• THINGS TO DO:
(a) In the article on the IRS crypto soft letters, who is the Taxpayer Advocate that reported to Congress about letter 6173?
(b) Rewrite the part of the article on the IRS crypto soft letters that begins at the words "- The letters, which" and ends after "reviewed by CoinDesk.", substituting "in bulk" for "en masse".

• PASSAGE:
+---+

Undeterred by its own watchdog’s warnings, the Internal Revenue Service has once again begun sending crypto “soft letters” of disputed legality to American taxpayers.
- The letters, which broadly inquire about unpaid or incorrectly filed crypto taxes, appear to have been sent out en masse to an unknown number of taxpayers on Aug. 14, according to multiple copies of the letter reviewed by CoinDesk.
- They're part of what the IRS calls a "soft letter" campaign, a call-to-action meant to spur taxpayers to fix alleged discrepancies in their tax filings before the IRS escalates the situation to a full inquiry - an audit.
- Crypto holders in particular face reams of sometimes still developing tax guidance over how to treat hard forks, report capital gains, account for crypto transactions and other more commonplace issues, like neglecting to file.
- But when the IRS first rolled out crypto soft letters last September, it may have gone too hard, too fast, according to the Taxpayer Advocate Service.
- The internal watchdog recently alleged that one particular letter variant (6173) "undermines" taxpayer rights by demanding a statement of facts and a detailed trading history accounting for years outside the statute of limitations. Letter 6173's "disturbing" tone also elicited criticism from the Advocate.
- Taxpayer Advocate Erin Collins alleged in a report to Congress that letter 6173 violated laws governing IRS conduct and called upon the agency to make changes. The IRS refused.
- It now appears that 6173 is back in nearly identical fashion. A copy of the letter shared with CoinDesk parrots its predecessor's tone and demands. The IRS did not immediately respond to a request for comment.
- The taxpayer who shared his letter with CoinDesk indicated he received the letter because he had not yet filed his 2019 returns.

+---+

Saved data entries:
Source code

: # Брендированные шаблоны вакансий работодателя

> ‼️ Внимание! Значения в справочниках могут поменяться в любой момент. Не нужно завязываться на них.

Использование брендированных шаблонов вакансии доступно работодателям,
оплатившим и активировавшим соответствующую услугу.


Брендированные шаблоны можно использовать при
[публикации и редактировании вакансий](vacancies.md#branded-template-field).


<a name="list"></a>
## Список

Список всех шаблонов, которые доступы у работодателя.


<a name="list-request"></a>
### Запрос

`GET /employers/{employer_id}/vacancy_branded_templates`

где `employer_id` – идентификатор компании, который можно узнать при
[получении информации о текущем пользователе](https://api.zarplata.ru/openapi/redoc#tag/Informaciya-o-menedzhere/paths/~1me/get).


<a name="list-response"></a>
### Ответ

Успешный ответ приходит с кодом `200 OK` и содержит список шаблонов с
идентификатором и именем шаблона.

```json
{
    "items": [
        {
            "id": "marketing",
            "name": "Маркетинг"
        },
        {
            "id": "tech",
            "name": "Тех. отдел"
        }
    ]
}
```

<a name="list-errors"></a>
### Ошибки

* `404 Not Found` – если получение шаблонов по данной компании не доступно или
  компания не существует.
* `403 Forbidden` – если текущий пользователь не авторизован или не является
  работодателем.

+---+

• RESULTS IN ORDER:
(a) Erin Collins

(b)
- The letters, which broadly inquire about unpaid or incorrectly filed crypto taxes, appear to have been sent out in bulk to an unknown number of taxpayers on Aug. 14, according to multiple copies of the letter reviewed by CoinDesk.